In layman's terms, the Defendants cannot say "We had no idea this could happen" because they in fact knew it had happened. It had occurred elsewhere, and it was apparent that although they were concerned about it, and I am told they paid compensation to those premises, they did not take up Dr Apperley's suggestion of advising further on this."
"As stated we do not have definitive information regarding the "Arches" problem. On the assumption that the studio in question was located directly below a tuned zone then the field within that studio would have been many times greater than that measured in the Soundstar studio. The reason being that the tuned zone formed by the rails and the bonds acts like a large coil placed flat on the ground. The lines of flux surround the conductors of the coil and are concentrated in the centre of the coil.

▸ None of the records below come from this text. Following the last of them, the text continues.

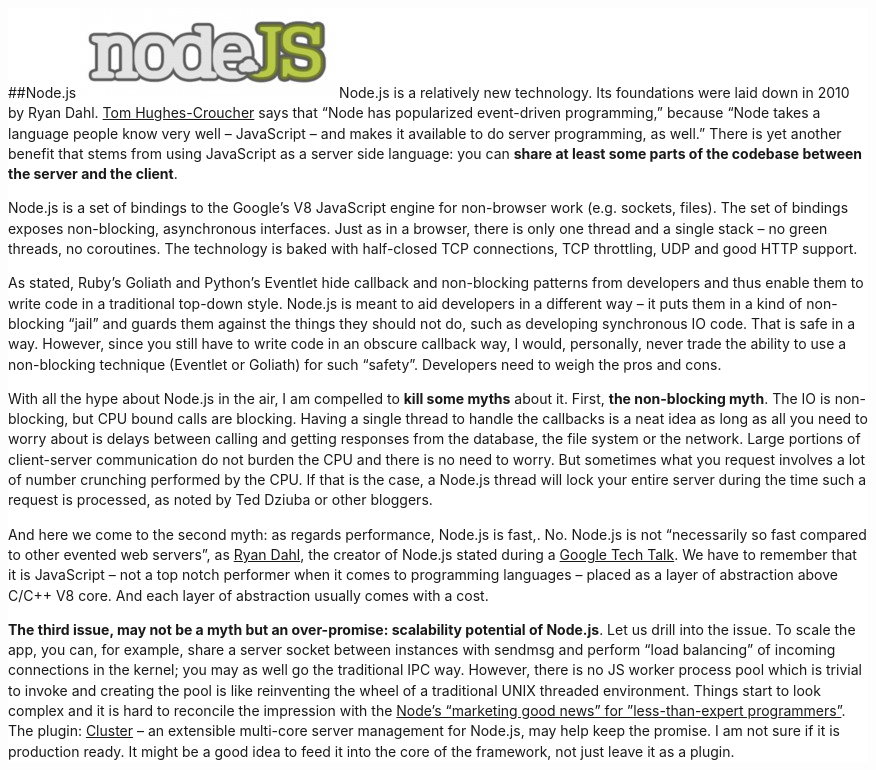 ##Node.js
![](images/nodejs-255x90.jpg)
Node.js is a relatively new technology. Its foundations were laid down in 2010 by Ryan Dahl. [Tom Hughes-Croucher](http://tomhughescroucher.com/) says that “Node has popularized event-driven programming,” because “Node takes a language people know very well – JavaScript – and makes it available to do server programming, as well.” There is yet another benefit that stems from using JavaScript as a server side language: you can **share at least some parts of the codebase between the server and the client**.

Node.js is a set of bindings to the Google’s V8 JavaScript engine for non-browser work (e.g. sockets, files). The set of bindings exposes non-blocking, asynchronous interfaces. Just as in a browser, there is only one thread and a single stack – no green threads, no coroutines. The technology is baked with half-closed TCP connections, TCP throttling, UDP and good HTTP support.

As stated, Ruby’s Goliath and Python’s Eventlet hide callback and non-blocking patterns from developers and thus enable them to write code in a traditional top-down style. Node.js is meant to aid developers in a different way – it puts them in a kind of non-blocking “jail” and guards them against the things they should not do, such as developing synchronous IO code. That is safe in a way. However, since you still have to write code in an obscure callback way, I would, personally, never trade the ability to use a non-blocking technique (Eventlet or Goliath) for such “safety”. Developers need to weigh the pros and cons.

With all the hype about Node.js in the air, I am compelled to **kill some myths** about it. First, **the non-blocking myth**. The IO is non-blocking, but CPU bound calls are blocking. Having a single thread to handle the callbacks is a neat idea as long as all you need to worry about is delays between calling and getting responses from the database, the file system or the network. Large portions of client-server communication do not burden the CPU and there is no need to worry.  But sometimes what you request involves a lot of number crunching performed by the CPU. If that is the case, a Node.js thread will lock your entire server during the time such a request is processed, as noted by Ted Dziuba or other bloggers.

And here we come to the second myth: as regards performance, Node.js is fast,. No. Node.js is not “necessarily so fast compared to other evented web servers”, as [Ryan Dahl](https://twitter.com/#!/ryah), the creator of Node.js stated during a [Google Tech Talk](http://www.youtube.com/watch?v=F6k8lTrAE2g). We have to remember that it is JavaScript – not a top notch performer when it comes to programming languages – placed as a layer of abstraction above C/C++ V8 core. And each layer of abstraction usually comes with a cost.

**The third issue, may not be a myth but an over-promise: scalability potential of Node.js**. Let us drill into the issue. To scale the app, you can, for example, share a server socket between instances with sendmsg and perform “load balancing” of incoming connections in the kernel; you may as well go the traditional IPC way. However, there is no JS worker process pool which is trivial to invoke and creating the pool is like reinventing the wheel of a traditional UNIX threaded environment. Things start to look complex and it is hard to reconcile the impression with the [Node’s “marketing good news” for ”less-than-expert programmers”](http://nodejs.org/about/). The plugin: [Cluster](http://learnboost.github.com/cluster/) – an extensible multi-core server management for Node.js, may help keep the promise. I am not sure if it is production ready. It might be a good idea to feed it into the core of the framework, not just leave it as a plugin.
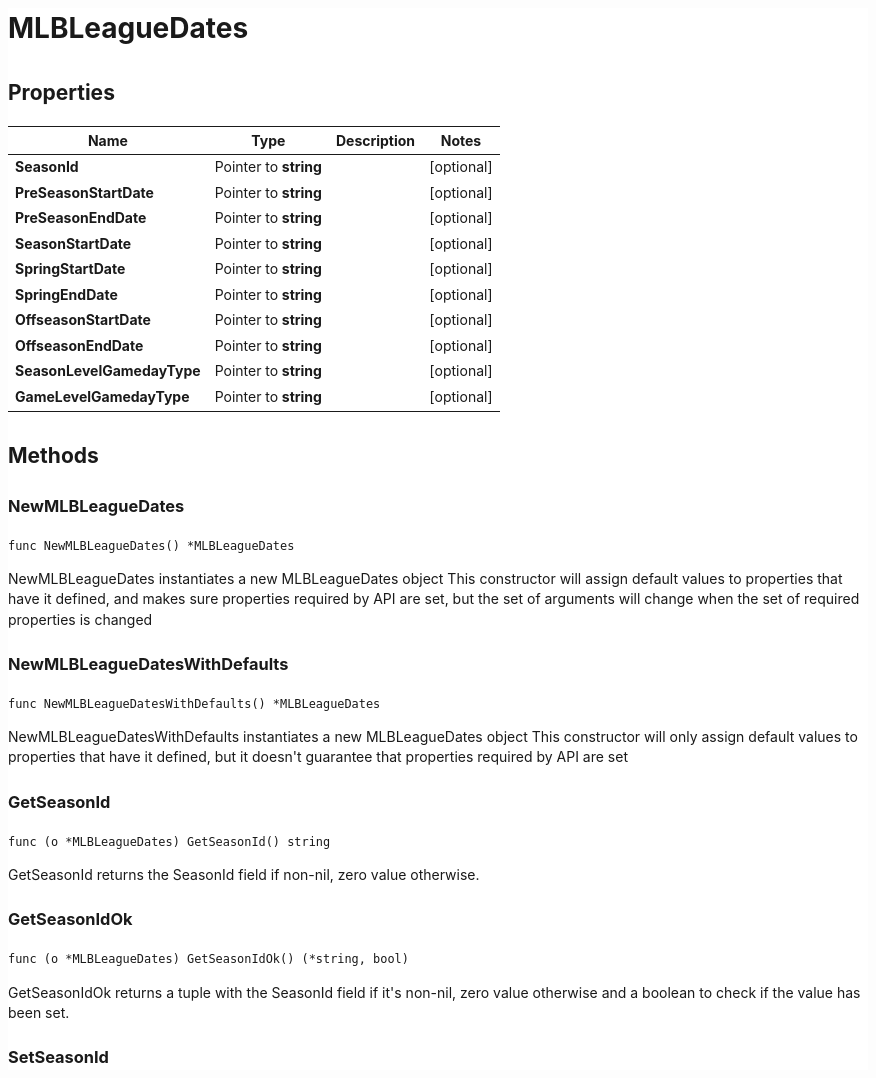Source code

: # MLBLeagueDates

## Properties

Name | Type | Description | Notes
------------ | ------------- | ------------- | -------------
**SeasonId** | Pointer to **string** |  | [optional] 
**PreSeasonStartDate** | Pointer to **string** |  | [optional] 
**PreSeasonEndDate** | Pointer to **string** |  | [optional] 
**SeasonStartDate** | Pointer to **string** |  | [optional] 
**SpringStartDate** | Pointer to **string** |  | [optional] 
**SpringEndDate** | Pointer to **string** |  | [optional] 
**OffseasonStartDate** | Pointer to **string** |  | [optional] 
**OffseasonEndDate** | Pointer to **string** |  | [optional] 
**SeasonLevelGamedayType** | Pointer to **string** |  | [optional] 
**GameLevelGamedayType** | Pointer to **string** |  | [optional] 

## Methods

### NewMLBLeagueDates

`func NewMLBLeagueDates() *MLBLeagueDates`

NewMLBLeagueDates instantiates a new MLBLeagueDates object
This constructor will assign default values to properties that have it defined,
and makes sure properties required by API are set, but the set of arguments
will change when the set of required properties is changed

### NewMLBLeagueDatesWithDefaults

`func NewMLBLeagueDatesWithDefaults() *MLBLeagueDates`

NewMLBLeagueDatesWithDefaults instantiates a new MLBLeagueDates object
This constructor will only assign default values to properties that have it defined,
but it doesn't guarantee that properties required by API are set

### GetSeasonId

`func (o *MLBLeagueDates) GetSeasonId() string`

GetSeasonId returns the SeasonId field if non-nil, zero value otherwise.

### GetSeasonIdOk

`func (o *MLBLeagueDates) GetSeasonIdOk() (*string, bool)`

GetSeasonIdOk returns a tuple with the SeasonId field if it's non-nil, zero value otherwise
and a boolean to check if the value has been set.

### SetSeasonId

Normal building constructional material does not attenuate or impede the magnetic flux. Therefore if tuned zone is directly above the studio in the arch, and the distance between the studio and the rails no more than a few metres then the field is likely to have been orders of magnitude greater than the field present in the Soundstar studio."
Lord Justice Buxton:
"settled the law to the effect that foreseeability of harm is indeed a prerequisite of the recovery of damages in private nuisance…..It is unnecessary in the present case to consider the precise nature of this principle; but it appears from Lord Reid's statement of the law that he regarded it essentially as one relating to remoteness of damage"
"the answer to the issue falls to be found by applying the concepts of reasonableness between neighbours (real or figurative) and reasonable foreseeability which underlie much modern tort law and, more particularly, the law of nuisance. The great cases in nuisance decided in our time have these concepts at their heart…..In both the second Wagon Mound case and Goldman v Hargrave [[1967] 1 AC 645] the judgments….are directed to what a reasonable person in the shoes of the defendant would have done. The label nuisance or negligence is treated as of no real significance. In this field, I think, the concern of the common law lies in working out the fair and just content and incidents of neighbour's duty rather than affixing a label and inferring the extent of the duty from it."